* DATA FOR ANALYSIS
Content starts
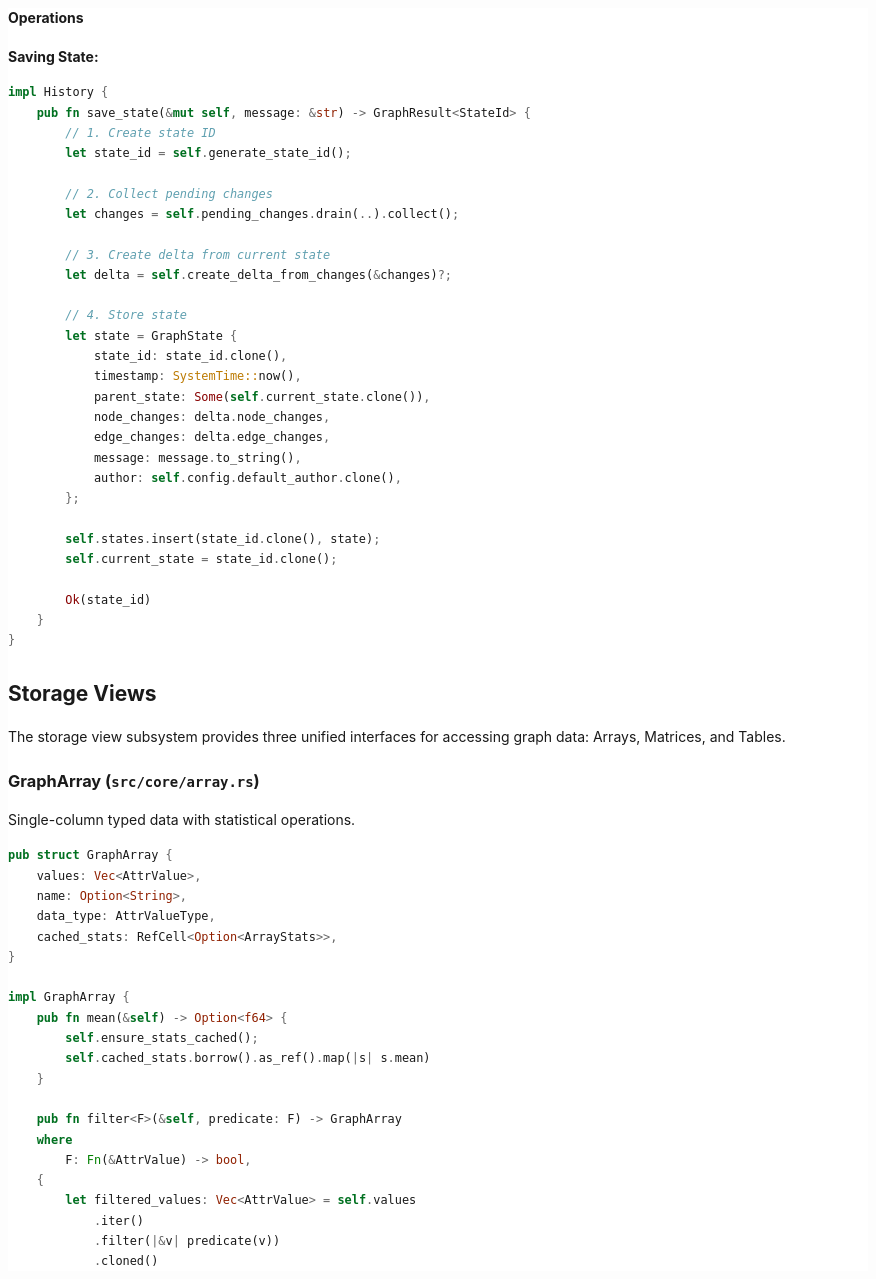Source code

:#### Operations

**Saving State:**
```rust
impl History {
    pub fn save_state(&mut self, message: &str) -> GraphResult<StateId> {
        // 1. Create state ID
        let state_id = self.generate_state_id();
        
        // 2. Collect pending changes
        let changes = self.pending_changes.drain(..).collect();
        
        // 3. Create delta from current state
        let delta = self.create_delta_from_changes(&changes)?;
        
        // 4. Store state
        let state = GraphState {
            state_id: state_id.clone(),
            timestamp: SystemTime::now(),
            parent_state: Some(self.current_state.clone()),
            node_changes: delta.node_changes,
            edge_changes: delta.edge_changes,
            message: message.to_string(),
            author: self.config.default_author.clone(),
        };
        
        self.states.insert(state_id.clone(), state);
        self.current_state = state_id.clone();
        
        Ok(state_id)
    }
}
```

## Storage Views

The storage view subsystem provides three unified interfaces for accessing graph data: Arrays, Matrices, and Tables.

### GraphArray (`src/core/array.rs`)

Single-column typed data with statistical operations.

```rust
pub struct GraphArray {
    values: Vec<AttrValue>,
    name: Option<String>,
    data_type: AttrValueType,
    cached_stats: RefCell<Option<ArrayStats>>,
}

impl GraphArray {
    pub fn mean(&self) -> Option<f64> {
        self.ensure_stats_cached();
        self.cached_stats.borrow().as_ref().map(|s| s.mean)
    }
    
    pub fn filter<F>(&self, predicate: F) -> GraphArray
    where
        F: Fn(&AttrValue) -> bool,
    {
        let filtered_values: Vec<AttrValue> = self.values
            .iter()
            .filter(|&v| predicate(v))
            .cloned()
```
Content ends
* YOUR TASK
Looking at the records above, how many lines contain "delta"? Only the number is needed.

* SOLUTION TO THE EXERCISE
4